Reivindicación de la pereza
A veces no tener empleo es mejor que tener uno nocivo. Muchos llegaron a esa conclusión al reevaluar su vida y sus objetivos durante la pandemia, un suceso traumático que nos forzó a distanciamos de nuestro trabajo, dueño de nuestro tiempo y nuestra mente, destinatario de lo mejor de nuestro esfuerzo y creatividad, origen de nuestras preocupaciones más profundas y del estrés que nos carcome.
Frente a la obsesión enfermiza que tenemos con el trabajo, personajes renovadores provenientes de la academia, el arte e incluso la religión, cuestionan algunos de los principios fundamentales de la vida moderna. ¿Acaso la existencia no tiene sentido sin un empleo? ¿No será posible tener estatus y relevancia en una sociedad sin ser un profesional exitoso? ¿Y si el ejercicio diario de un oficio remunerado no es el único uso valioso de nuestro tiempo? ¿Es tan urgente atender los mensajes que nos llegan al celular a la hora de la cena? ¿Es más importante estar en una oficina, sentados frente al ordenador, que asistir a un evento de nuestros hijos, tomar un café con nuestra pareja o visitar a un pariente enfermo?

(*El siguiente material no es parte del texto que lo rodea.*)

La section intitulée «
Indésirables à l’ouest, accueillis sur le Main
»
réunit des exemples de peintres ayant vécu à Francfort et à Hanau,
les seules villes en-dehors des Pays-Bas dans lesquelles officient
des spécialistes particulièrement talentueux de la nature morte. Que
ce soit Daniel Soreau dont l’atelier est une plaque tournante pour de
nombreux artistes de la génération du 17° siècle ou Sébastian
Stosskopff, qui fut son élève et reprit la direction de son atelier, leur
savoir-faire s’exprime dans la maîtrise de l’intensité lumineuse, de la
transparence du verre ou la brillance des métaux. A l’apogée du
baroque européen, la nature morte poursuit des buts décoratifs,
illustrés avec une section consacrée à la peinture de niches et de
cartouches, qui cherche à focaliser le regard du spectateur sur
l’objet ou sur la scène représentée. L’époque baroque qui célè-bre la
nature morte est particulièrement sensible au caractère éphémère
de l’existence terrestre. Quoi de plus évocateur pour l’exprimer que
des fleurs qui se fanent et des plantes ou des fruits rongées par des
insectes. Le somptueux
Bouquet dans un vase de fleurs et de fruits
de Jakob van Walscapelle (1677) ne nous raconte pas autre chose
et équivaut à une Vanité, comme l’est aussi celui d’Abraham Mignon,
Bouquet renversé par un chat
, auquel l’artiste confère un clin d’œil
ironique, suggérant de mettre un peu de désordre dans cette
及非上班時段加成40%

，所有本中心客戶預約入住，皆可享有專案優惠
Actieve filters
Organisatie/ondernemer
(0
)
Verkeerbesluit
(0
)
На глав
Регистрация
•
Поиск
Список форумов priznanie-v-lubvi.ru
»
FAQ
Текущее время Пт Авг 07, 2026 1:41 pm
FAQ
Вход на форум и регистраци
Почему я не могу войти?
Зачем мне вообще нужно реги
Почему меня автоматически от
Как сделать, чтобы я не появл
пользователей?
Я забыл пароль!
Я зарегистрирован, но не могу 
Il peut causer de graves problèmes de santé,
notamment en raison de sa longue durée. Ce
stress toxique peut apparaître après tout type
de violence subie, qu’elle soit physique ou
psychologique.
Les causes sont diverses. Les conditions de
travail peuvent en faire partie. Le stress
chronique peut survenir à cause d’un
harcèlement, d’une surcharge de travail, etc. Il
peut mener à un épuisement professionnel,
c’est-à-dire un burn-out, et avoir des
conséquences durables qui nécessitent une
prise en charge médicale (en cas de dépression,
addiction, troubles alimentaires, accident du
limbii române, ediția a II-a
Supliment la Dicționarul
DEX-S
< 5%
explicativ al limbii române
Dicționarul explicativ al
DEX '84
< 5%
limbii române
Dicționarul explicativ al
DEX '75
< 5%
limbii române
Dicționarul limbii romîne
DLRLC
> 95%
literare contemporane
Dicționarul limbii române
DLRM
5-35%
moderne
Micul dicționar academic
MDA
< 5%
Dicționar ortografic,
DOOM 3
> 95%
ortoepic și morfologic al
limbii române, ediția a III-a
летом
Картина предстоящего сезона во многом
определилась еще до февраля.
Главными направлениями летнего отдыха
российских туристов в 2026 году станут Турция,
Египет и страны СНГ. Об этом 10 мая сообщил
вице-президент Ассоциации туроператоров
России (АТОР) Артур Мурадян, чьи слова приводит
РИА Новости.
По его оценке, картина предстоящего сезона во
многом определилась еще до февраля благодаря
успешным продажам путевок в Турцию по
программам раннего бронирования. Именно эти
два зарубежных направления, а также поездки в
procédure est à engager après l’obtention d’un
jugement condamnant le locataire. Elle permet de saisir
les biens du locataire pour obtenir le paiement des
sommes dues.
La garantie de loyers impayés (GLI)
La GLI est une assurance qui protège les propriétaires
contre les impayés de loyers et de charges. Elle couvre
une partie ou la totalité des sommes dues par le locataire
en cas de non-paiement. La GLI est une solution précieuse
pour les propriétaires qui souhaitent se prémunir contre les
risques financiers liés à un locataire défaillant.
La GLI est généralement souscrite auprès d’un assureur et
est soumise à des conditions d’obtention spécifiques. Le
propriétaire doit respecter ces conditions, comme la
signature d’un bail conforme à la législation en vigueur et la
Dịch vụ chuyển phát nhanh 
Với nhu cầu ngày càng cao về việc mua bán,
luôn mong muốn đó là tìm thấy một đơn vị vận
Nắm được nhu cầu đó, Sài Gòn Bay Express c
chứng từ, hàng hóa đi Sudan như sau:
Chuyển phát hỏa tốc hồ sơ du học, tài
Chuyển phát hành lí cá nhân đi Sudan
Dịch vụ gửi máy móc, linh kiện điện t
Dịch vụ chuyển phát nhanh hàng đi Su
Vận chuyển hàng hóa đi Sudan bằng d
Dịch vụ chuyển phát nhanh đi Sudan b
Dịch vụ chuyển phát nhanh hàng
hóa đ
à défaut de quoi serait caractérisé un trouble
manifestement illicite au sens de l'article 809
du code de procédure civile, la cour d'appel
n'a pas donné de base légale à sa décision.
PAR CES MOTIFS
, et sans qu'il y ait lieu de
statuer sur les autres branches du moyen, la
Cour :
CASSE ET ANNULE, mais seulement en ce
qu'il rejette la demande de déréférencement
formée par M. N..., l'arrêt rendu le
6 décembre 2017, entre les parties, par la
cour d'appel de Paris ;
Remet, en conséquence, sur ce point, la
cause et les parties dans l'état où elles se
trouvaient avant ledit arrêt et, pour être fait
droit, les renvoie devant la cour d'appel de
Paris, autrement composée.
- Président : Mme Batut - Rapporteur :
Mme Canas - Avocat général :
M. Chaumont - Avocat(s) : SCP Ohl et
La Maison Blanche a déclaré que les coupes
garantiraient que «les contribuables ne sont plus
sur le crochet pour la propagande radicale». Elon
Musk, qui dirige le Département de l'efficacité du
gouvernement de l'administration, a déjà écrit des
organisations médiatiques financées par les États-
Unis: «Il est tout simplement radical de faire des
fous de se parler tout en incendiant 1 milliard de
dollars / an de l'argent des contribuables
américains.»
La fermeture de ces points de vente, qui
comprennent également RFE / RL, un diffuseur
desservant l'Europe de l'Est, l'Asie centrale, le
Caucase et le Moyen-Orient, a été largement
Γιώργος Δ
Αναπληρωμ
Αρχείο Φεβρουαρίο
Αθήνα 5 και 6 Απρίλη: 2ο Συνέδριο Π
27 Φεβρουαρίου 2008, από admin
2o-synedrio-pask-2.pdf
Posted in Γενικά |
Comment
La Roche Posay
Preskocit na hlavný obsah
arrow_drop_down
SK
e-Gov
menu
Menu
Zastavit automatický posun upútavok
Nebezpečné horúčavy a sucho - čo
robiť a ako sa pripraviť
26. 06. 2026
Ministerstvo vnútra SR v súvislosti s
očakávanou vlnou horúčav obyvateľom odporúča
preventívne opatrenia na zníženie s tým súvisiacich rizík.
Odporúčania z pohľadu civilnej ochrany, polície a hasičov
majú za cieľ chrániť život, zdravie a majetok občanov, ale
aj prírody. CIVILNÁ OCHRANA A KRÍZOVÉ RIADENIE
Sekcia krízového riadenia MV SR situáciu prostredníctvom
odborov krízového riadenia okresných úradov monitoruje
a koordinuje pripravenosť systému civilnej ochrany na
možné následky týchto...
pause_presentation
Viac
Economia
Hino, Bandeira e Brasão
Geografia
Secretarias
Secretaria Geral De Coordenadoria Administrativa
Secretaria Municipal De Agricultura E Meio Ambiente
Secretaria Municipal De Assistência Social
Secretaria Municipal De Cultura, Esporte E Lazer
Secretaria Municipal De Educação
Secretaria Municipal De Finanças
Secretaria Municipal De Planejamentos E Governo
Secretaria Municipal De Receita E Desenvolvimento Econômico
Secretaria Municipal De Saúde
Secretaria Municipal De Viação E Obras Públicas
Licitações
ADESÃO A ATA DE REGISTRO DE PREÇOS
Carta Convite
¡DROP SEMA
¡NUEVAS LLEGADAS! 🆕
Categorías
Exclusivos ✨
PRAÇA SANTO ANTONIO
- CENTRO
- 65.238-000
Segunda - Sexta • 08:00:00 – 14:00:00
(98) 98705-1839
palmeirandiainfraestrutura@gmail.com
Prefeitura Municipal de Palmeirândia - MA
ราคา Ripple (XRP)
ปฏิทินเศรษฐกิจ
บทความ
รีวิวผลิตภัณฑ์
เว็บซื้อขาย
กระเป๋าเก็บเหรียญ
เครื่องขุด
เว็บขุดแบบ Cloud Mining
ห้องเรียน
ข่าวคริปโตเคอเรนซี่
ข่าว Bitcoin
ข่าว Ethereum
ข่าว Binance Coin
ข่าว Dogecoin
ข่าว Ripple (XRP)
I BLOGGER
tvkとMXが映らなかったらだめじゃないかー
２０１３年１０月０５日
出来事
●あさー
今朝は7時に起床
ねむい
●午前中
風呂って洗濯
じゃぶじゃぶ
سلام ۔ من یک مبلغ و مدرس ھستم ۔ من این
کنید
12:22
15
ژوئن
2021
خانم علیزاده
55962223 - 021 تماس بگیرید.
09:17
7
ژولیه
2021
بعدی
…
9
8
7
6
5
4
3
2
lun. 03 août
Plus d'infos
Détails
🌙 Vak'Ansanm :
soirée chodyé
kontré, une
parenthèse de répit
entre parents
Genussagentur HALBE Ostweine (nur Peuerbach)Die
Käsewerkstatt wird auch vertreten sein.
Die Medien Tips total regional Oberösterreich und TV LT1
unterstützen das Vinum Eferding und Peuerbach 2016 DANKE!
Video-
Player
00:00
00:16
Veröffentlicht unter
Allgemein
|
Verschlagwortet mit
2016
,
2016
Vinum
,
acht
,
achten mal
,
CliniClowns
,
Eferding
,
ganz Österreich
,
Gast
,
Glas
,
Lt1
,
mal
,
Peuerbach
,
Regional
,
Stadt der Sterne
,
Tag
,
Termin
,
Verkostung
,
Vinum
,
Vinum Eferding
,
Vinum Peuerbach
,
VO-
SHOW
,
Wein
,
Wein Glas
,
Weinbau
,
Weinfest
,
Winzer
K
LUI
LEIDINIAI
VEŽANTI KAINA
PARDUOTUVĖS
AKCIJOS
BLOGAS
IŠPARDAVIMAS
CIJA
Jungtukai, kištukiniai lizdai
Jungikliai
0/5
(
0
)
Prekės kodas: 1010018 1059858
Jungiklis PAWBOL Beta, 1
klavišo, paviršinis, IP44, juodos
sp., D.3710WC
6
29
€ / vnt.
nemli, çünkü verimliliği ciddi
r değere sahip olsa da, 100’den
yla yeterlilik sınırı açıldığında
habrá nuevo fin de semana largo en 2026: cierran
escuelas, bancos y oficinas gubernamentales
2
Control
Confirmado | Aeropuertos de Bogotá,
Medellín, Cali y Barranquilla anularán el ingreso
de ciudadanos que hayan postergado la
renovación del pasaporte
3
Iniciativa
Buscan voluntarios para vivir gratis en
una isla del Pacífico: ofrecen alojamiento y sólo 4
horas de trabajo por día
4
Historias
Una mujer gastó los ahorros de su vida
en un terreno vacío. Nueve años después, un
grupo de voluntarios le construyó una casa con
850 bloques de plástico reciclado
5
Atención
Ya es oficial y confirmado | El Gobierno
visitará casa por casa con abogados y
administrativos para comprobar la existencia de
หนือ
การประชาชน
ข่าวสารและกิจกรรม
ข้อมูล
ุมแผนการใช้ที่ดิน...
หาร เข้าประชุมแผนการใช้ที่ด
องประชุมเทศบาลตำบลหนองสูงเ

Pero lo que está sucediendo en Estados Unidos es un ejemplo de que esta situación está comenzando a cambiar. Actualmente, tiene un promedio de 10 millones de puestos vacantes y se proyecta que varios millones de personas tienen planeado renunciar a sus empleos en el corto plazo. Esto —además de desconcertar y moverles el piso a los jefes, acostumbrados a que los empleados atiendan de inmediato sus necesidades y caprichos— demuestra que mucha gente se hartó de vivir para trabajar, recuperó la soberanía sobre su tiempo y decidió correr el riesgo de salir del molde para intentar que su paso por el mundo sea más grato. No es que estén en contra del trabajo —que puede ser satisfactorio y además es imprescindible para sobrevivir y mantener a la familia—, sino que sostienen que el descanso no debe ser considerado un lujo y que se vive mucho mejor cuando le damos a nuestra salud integral la importancia debida.
Si nos despojamos de la moral puritana —que afirma que la pereza conduce a la condenación—, aquél es un proyecto muy razonable porque, aunque miremos con esperanza hacia un futuro pospandémico, seguiremos viviendo en un planeta caótico, con alarmantes alteraciones climáticas y guerras devastadoras, controlado por políticos y empresarios corruptos, policías atropelladores y jueces corrompidos; un mundo light donde los pensadores más aventajados son desplazados por oradores motivacionales, influencers que publican videos estúpidos en TikTok y predicadores vende-humo.
La pereza ha sido estigmatizada desde tiempos remotos. No es casualidad que la palabra inglesa “lazy” (perezoso) provenga de “laisch”, que en alemán significa débil, y también de “lesu”, que en nórdico antiguo significa falso o malo. Entonces, cuando llamamos a alguien perezoso, señalamos que es demasiado débil para ser productivo y al mismo tiempo lo acusamos de fingir su debilidad para librarse del trabajo.
Pero la pereza no es solamente la falta de trabajo o una manera de evitarlo, sino también un medio para disfrutar de las cosas simples de la vida: el sonido de un arroyo, el olor del café, el calor del sol, conversar con un viejo amigo, abrazar a un ser amado; recostarse en un sillón para leer una novela o en el pasto para observar las nubes, sin urgencia, sin mirar el reloj para no llegar tarde a una reunión, sin sentir la vibración del celular en la pierna, son acciones inofensivas, trascendentes, que nos ayudan a encontrar sentido y sobrellevar la vida.
A mis pequeñas hijas les enseño a disfrutar la quietud, la calma, el silencio y, sobre todo, a no postergar la felicidad para cuando su cuenta bancaria alcance las seis cifras. Hasta ahora todo va muy bien.